Qui dit télescope dit miroirs. Le miroir principal de Hubble a un diamètre de 2,4 m, ce qui permet une résolution angulaire inférieure au dixième de seconde d’arc, puisque Hubble évolue loin de la turbulence atmosphérique. Toutefois, très vite, une aberration optique fut découverte sur l’un des deux miroirs, qui empêchait d’obtenir des images nettes. En 1993, la première mission d’entretien, STS-61, avait pour but de réparer ce défaut ; il fallut ensuite remplacer le spectrographe haute résolution et le spectrographe pour objets faibles (STS-82) ; enfin fut rajoutée une nouvelle caméra infrarouge à un spectrographe multi-objets (Near Infrared Camera/Multi-Object Spectrograph, NICMOS), pour observer les galaxies très lointaines.

 

Les instruments à bord

Le télescope spatial est un assemblage de pièces mécaniques et optiques d’une trentaine de mètres de longueur (fig. 2) ; sa partie optique est un dispositif à deux miroirs, qui permet de réfléchir la lumière incidente reçue par le miroir primaire vers le miroir secondaire pour enfin atteindre le plan focal du télescope où elle est collectée ; de là, un jeu de miroirs permet de renvoyer la lumière vers les instruments qui analysent les différentes longueurs d’onde de la lumière reçue, de l’UV au visible et au proche IR : comme des caméras ou des spectrographes, qui font de Hubble un véritable observatoire capable d’examiner les objets célestes avec une extrême finesse. Une caméra infrarouge couplée à un spectrographe multi-objets (NICMOS, susmentionné) permet d’observer les galaxies très lointaines.

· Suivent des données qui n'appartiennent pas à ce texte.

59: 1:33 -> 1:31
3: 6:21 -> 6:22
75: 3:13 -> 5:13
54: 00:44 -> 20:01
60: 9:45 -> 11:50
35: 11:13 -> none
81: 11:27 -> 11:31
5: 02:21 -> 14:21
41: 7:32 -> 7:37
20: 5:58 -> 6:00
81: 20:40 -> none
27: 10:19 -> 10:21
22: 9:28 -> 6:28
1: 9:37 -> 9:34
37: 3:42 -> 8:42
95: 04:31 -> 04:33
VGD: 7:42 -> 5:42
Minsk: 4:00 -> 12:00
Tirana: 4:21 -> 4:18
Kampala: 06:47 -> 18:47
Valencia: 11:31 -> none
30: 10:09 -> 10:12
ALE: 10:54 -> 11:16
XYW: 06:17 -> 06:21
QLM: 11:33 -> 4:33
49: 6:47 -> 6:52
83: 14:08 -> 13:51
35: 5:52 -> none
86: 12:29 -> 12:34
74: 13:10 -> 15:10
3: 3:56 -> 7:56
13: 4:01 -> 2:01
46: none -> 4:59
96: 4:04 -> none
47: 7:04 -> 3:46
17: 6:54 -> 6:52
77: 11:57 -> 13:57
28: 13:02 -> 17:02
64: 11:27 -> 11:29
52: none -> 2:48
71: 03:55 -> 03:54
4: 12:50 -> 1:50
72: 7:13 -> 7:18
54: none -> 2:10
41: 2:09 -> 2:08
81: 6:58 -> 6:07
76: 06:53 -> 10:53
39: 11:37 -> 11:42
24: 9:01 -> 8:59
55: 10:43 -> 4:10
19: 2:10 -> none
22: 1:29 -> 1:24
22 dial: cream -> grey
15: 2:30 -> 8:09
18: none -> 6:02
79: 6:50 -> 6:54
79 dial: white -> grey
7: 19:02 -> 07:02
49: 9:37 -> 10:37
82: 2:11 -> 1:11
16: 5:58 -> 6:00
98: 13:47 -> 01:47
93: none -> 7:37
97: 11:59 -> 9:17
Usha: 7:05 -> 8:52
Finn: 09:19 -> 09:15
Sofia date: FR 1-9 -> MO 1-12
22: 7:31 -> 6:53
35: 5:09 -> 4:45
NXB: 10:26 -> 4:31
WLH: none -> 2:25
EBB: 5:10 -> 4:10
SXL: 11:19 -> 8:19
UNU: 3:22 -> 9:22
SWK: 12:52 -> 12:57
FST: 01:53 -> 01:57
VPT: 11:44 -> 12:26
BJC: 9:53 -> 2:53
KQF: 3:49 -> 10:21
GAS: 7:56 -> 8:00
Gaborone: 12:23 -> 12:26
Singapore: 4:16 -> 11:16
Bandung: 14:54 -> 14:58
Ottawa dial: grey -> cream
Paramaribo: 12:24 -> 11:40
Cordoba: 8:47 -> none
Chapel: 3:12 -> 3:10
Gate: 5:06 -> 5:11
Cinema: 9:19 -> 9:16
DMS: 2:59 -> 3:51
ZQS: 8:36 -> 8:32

2. Schéma précisant la disposition des instruments à l’intérieur du HST. Ils sont dans des conteneurs aisément déplacés. Légendes depuis le panneau de protection du télescope (aperture door), dans le sens des aiguilles d’une montre : antennes de communication, panneaux solaires, cases à équipements, caméra à large champ WFC3, caméra ACS, caméra et spectromètre NICMOS, spectromètre ultraviolet COS, caméra et spectromètre STIS, capteurs fins de guidage, miroir primaire, miroir secondaire. (Crédits : NASA & ESA)

 

Comme dit plus haut, la grande taille du miroir primaire permet d’obtenir des images avec une excellente résolution angulaire inférieure au dixième de seconde d’arc ; les observations à l’aide de caméras et de spectrographes vont de l’IR proche à l’UV. Les données collectées par Hubble ont contribué à des découvertes de grande portée dans le domaine de l’astrophysique. Chaque instrument a été conçu pour observer l’Univers, à l’aide de caméras. Le détail des instruments peut être retrouvé sur le site de la Nasa [3].

 

L’apport de Hubble

Les apports scientifiques de Hubble sont immenses dans tous les domaines de l’astronomie ; il suffit pour s’en convaincre de survoler les numéros de l’Astronomie de ces dernières années, il est rare que n’y figure pas un article s’appuyant sur des observations de ce télescope, que ce soit en imagerie ou en spectroscopie ; très souvent, l’image du mois est une illustration issue de Hubble, comme dans le numéro 191 de mars dernier où figurent LEDA 1313424 et ses anneaux.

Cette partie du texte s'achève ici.